▶ [YOUR INSTRUCTIONS]:
Please render the material from its start through the line containing "exposure: exposure 0.635" as a Markdown table with the columns No. and Line, one row per line, skipping blank lines.

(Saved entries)
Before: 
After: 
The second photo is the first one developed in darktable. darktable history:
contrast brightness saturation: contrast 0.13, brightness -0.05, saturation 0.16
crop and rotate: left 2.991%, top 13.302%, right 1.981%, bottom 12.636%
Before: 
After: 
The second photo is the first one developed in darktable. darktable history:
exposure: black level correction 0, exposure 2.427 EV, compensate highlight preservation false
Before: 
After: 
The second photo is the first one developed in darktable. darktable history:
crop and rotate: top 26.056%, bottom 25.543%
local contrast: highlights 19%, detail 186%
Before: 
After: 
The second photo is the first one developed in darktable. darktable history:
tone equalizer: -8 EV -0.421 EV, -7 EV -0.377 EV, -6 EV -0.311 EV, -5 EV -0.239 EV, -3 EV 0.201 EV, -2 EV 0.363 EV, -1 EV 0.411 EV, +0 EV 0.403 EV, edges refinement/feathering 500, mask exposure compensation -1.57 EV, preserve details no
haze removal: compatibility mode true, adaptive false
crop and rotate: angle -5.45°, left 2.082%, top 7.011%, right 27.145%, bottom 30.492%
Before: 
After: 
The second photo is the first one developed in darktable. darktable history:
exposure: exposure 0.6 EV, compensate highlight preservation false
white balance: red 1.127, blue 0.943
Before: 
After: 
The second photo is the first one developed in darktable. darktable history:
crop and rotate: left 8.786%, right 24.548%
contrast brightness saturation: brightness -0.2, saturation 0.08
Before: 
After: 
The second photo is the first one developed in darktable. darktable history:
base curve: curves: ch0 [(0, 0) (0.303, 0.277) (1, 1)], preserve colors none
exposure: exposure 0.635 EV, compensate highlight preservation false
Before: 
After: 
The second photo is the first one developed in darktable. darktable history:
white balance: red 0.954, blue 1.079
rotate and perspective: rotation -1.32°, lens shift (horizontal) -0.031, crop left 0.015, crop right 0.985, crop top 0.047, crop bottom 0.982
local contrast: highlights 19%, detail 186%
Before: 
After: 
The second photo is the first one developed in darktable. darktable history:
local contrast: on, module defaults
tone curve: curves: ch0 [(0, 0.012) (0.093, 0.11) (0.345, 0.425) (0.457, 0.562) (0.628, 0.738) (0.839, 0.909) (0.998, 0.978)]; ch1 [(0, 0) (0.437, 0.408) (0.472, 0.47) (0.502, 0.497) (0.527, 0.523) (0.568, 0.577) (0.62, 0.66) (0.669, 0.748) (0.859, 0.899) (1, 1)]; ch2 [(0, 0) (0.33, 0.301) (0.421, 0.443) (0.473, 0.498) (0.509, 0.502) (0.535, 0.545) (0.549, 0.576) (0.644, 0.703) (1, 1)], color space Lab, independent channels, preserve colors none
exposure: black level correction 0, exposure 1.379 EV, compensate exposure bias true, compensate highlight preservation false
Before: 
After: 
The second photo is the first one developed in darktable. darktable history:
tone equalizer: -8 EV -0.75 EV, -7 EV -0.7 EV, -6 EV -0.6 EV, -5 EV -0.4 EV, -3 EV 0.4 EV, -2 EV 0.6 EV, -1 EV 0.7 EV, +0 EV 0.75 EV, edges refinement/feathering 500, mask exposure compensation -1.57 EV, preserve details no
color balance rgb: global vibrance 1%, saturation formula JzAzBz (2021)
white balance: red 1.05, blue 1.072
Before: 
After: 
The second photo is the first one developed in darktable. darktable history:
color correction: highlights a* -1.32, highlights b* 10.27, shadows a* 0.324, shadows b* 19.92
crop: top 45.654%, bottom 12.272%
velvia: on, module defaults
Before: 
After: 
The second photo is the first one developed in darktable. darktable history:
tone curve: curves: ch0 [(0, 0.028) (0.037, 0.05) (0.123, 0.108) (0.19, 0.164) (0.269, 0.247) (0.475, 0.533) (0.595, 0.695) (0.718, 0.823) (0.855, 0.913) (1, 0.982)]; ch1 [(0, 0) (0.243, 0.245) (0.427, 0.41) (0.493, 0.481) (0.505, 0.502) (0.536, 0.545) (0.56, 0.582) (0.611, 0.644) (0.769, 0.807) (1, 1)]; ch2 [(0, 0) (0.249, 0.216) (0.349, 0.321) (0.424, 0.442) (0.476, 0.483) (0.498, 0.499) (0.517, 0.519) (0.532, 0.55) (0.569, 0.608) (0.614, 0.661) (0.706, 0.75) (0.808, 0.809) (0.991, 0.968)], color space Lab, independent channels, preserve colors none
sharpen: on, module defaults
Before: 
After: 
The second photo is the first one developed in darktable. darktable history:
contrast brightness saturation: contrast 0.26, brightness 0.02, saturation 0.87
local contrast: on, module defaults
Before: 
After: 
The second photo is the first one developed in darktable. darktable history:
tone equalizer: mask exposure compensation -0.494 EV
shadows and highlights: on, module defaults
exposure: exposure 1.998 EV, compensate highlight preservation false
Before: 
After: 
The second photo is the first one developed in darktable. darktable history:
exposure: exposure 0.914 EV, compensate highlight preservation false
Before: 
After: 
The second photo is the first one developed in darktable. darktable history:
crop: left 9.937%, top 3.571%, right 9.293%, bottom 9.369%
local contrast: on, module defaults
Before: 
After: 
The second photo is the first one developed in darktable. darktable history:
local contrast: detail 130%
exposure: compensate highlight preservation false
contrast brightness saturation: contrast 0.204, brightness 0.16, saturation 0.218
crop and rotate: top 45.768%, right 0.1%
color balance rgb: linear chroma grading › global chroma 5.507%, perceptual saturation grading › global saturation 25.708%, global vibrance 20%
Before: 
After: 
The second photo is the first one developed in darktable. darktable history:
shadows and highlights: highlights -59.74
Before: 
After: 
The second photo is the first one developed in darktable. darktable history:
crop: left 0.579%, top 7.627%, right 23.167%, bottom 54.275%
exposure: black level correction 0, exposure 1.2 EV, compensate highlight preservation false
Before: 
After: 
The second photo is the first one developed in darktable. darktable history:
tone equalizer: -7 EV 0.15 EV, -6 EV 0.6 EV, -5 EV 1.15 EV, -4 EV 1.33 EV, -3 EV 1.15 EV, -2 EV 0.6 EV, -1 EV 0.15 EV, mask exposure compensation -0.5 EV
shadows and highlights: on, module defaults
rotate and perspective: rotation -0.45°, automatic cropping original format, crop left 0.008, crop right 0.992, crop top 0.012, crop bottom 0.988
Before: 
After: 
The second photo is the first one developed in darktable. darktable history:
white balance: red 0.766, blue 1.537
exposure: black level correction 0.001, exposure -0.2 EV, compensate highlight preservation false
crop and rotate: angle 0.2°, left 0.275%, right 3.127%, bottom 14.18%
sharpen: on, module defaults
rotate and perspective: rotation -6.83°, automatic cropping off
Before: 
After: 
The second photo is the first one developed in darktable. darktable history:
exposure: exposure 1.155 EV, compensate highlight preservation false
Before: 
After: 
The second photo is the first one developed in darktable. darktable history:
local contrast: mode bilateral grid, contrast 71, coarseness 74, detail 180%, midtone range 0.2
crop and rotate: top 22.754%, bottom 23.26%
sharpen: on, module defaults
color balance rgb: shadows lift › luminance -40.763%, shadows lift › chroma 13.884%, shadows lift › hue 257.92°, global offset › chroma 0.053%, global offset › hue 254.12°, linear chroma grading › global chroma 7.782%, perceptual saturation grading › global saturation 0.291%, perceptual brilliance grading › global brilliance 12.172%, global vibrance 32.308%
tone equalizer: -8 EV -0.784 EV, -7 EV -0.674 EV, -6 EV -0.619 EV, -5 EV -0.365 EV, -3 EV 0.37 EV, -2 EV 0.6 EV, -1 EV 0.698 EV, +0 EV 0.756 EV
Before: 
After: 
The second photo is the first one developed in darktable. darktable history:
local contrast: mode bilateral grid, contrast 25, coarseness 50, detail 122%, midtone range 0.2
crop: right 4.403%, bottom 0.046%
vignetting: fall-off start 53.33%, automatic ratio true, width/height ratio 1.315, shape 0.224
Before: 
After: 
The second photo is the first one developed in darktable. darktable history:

▶ [EXERCISE RESULT]:
| No. | Line |
|---|---|
| 1 | Before:  |
| 2 | After:  |
| 3 | The second photo is the first one developed in darktable. darktable history: |
| 4 | contrast brightness saturation: contrast 0.13, brightness -0.05, saturation 0.16 |
| 5 | crop and rotate: left 2.991%, top 13.302%, right 1.981%, bottom 12.636% |
| 6 | Before:  |
| 7 | After:  |
| 8 | The second photo is the first one developed in darktable. darktable history: |
| 9 | exposure: black level correction 0, exposure 2.427 EV, compensate highlight preservation false |
| 10 | Before:  |
| 11 | After:  |
| 12 | The second photo is the first one developed in darktable. darktable history: |
| 13 | crop and rotate: top 26.056%, bottom 25.543% |
| 14 | local contrast: highlights 19%, detail 186% |
| 15 | Before:  |
| 16 | After:  |
| 17 | The second photo is the first one developed in darktable. darktable history: |
| 18 | tone equalizer: -8 EV -0.421 EV, -7 EV -0.377 EV, -6 EV -0.311 EV, -5 EV -0.239 EV, -3 EV 0.201 EV, -2 EV 0.363 EV, -1 EV 0.411 EV, +0 EV 0.403 EV, edges refinement/feathering 500, mask exposure compensation -1.57 EV, preserve details no |
| 19 | haze removal: compatibility mode true, adaptive false |
| 20 | crop and rotate: angle -5.45°, left 2.082%, top 7.011%, right 27.145%, bottom 30.492% |
| 21 | Before:  |
| 22 | After:  |
| 23 | The second photo is the first one developed in darktable. darktable history: |
| 24 | exposure: exposure 0.6 EV, compensate highlight preservation false |
| 25 | white balance: red 1.127, blue 0.943 |
| 26 | Before:  |
| 27 | After:  |
| 28 | The second photo is the first one developed in darktable. darktable history: |
| 29 | crop and rotate: left 8.786%, right 24.548% |
| 30 | contrast brightness saturation: brightness -0.2, saturation 0.08 |
| 31 | Before:  |
| 32 | After:  |
| 33 | The second photo is the first one developed in darktable. darktable history: |
| 34 | base curve: curves: ch0 [(0, 0) (0.303, 0.277) (1, 1)], preserve colors none |
| 35 | exposure: exposure 0.635 EV, compensate highlight preservation false |